Task to complete: In the records that follow, the lines from the one containing "## What is a lung volume test?" to the one containing "an obstructive lung", inclusive, are to be given again exactly.

^^^^^^^^^^^^^^^^

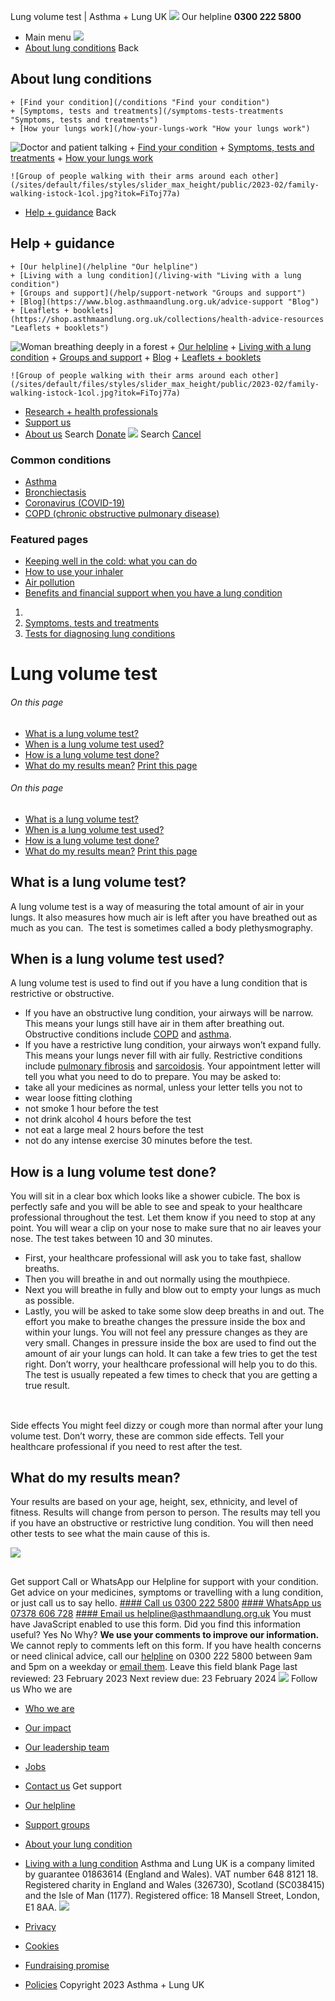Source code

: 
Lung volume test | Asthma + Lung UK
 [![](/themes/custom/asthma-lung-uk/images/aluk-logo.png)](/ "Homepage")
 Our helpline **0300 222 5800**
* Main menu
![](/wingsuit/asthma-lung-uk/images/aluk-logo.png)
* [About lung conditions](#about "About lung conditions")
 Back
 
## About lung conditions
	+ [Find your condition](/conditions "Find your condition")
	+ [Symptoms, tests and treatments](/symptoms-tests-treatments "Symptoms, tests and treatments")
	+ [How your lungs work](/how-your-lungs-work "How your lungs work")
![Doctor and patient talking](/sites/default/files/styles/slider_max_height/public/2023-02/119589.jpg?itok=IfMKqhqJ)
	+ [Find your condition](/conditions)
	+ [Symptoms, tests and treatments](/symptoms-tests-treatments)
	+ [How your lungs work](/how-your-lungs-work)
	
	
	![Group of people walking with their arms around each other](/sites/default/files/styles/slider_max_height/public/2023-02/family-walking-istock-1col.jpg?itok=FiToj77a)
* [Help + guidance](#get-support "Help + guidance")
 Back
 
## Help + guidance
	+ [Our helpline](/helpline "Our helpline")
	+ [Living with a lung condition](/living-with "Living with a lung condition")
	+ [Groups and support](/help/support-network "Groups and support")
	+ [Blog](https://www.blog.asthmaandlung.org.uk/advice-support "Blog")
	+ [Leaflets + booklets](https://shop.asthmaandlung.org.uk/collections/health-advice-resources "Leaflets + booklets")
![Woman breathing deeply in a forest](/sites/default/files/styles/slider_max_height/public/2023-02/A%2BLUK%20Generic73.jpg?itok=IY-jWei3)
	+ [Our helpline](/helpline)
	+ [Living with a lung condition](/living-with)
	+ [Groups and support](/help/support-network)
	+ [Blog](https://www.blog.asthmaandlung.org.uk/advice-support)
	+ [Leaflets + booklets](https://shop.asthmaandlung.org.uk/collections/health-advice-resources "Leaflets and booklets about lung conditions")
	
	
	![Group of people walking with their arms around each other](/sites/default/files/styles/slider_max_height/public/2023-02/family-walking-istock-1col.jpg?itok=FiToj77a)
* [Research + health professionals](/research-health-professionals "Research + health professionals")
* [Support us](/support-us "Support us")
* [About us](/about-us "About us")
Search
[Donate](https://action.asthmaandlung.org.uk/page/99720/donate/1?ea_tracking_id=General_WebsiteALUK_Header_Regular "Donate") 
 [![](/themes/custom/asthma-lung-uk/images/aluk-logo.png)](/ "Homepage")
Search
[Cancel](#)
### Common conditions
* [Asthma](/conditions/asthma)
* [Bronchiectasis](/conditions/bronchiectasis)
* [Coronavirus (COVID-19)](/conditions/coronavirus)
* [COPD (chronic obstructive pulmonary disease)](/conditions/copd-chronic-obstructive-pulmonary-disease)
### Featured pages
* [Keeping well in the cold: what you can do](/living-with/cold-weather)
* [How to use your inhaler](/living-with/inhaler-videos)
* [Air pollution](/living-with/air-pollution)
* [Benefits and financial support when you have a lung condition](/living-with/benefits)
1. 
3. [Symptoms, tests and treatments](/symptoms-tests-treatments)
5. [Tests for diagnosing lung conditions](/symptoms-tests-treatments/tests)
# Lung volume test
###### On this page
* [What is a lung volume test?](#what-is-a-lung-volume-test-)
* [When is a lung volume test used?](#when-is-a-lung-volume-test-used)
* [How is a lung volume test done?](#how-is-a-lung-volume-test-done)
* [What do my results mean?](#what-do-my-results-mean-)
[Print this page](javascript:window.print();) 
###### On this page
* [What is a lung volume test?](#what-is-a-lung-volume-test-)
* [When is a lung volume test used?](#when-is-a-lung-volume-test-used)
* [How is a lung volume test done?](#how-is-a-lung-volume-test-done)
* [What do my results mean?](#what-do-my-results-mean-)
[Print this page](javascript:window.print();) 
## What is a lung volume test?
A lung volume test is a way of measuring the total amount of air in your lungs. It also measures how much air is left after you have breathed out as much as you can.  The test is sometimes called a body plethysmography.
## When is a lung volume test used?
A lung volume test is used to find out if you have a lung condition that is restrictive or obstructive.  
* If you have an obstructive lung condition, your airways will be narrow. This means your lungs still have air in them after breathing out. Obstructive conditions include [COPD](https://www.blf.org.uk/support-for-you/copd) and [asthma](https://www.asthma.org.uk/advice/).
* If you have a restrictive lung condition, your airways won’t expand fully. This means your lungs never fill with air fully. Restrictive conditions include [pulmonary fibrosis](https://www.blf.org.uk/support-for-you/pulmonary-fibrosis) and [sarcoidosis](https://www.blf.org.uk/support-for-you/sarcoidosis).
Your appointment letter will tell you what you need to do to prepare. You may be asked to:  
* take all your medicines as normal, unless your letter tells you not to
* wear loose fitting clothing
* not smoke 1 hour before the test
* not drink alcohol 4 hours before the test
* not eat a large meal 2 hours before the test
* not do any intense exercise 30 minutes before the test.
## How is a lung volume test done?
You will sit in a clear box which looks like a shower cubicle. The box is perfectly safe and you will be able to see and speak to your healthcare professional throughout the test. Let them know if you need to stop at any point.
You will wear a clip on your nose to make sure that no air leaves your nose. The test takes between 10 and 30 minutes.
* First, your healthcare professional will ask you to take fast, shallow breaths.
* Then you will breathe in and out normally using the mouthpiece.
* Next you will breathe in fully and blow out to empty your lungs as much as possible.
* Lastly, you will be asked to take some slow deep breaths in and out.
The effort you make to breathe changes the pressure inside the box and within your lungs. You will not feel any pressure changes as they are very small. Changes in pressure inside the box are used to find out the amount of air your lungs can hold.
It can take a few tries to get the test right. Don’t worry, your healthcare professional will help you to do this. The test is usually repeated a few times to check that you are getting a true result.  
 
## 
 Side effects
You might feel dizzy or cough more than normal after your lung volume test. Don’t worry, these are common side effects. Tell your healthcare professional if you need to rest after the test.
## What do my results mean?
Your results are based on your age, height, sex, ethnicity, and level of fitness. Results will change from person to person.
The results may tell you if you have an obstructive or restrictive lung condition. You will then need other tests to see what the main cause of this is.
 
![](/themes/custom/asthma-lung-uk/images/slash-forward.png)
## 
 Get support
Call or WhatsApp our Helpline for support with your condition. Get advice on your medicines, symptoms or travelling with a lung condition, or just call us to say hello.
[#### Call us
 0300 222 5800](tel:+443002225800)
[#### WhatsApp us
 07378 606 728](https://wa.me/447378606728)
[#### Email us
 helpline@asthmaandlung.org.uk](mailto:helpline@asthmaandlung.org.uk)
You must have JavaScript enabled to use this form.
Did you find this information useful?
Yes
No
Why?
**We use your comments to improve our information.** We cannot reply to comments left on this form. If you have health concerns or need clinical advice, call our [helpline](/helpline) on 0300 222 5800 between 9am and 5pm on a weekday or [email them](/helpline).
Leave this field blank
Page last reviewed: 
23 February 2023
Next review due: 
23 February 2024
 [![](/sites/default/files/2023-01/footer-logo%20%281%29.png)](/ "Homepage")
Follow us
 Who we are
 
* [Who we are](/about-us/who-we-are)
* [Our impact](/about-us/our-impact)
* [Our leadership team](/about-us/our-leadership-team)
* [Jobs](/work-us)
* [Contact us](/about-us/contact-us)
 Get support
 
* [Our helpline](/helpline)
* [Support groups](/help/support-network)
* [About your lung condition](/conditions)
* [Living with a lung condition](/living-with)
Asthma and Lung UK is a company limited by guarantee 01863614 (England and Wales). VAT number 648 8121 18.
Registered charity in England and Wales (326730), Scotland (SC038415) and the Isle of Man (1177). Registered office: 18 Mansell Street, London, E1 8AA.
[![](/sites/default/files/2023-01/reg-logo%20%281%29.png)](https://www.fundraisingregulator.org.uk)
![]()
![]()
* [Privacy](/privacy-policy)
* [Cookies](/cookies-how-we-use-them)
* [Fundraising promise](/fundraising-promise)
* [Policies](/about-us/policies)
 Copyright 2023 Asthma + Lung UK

^^^^^^^^^^^^^^^^

Reply:
## What is a lung volume test?
A lung volume test is a way of measuring the total amount of air in your lungs. It also measures how much air is left after you have breathed out as much as you can.  The test is sometimes called a body plethysmography.
## When is a lung volume test used?
A lung volume test is used to find out if you have a lung condition that is restrictive or obstructive.  
* If you have an obstructive lung condition, your airways will be narrow. This means your lungs still have air in them after breathing out. Obstructive conditions include [COPD](https://www.blf.org.uk/support-for-you/copd) and [asthma](https://www.asthma.org.uk/advice/).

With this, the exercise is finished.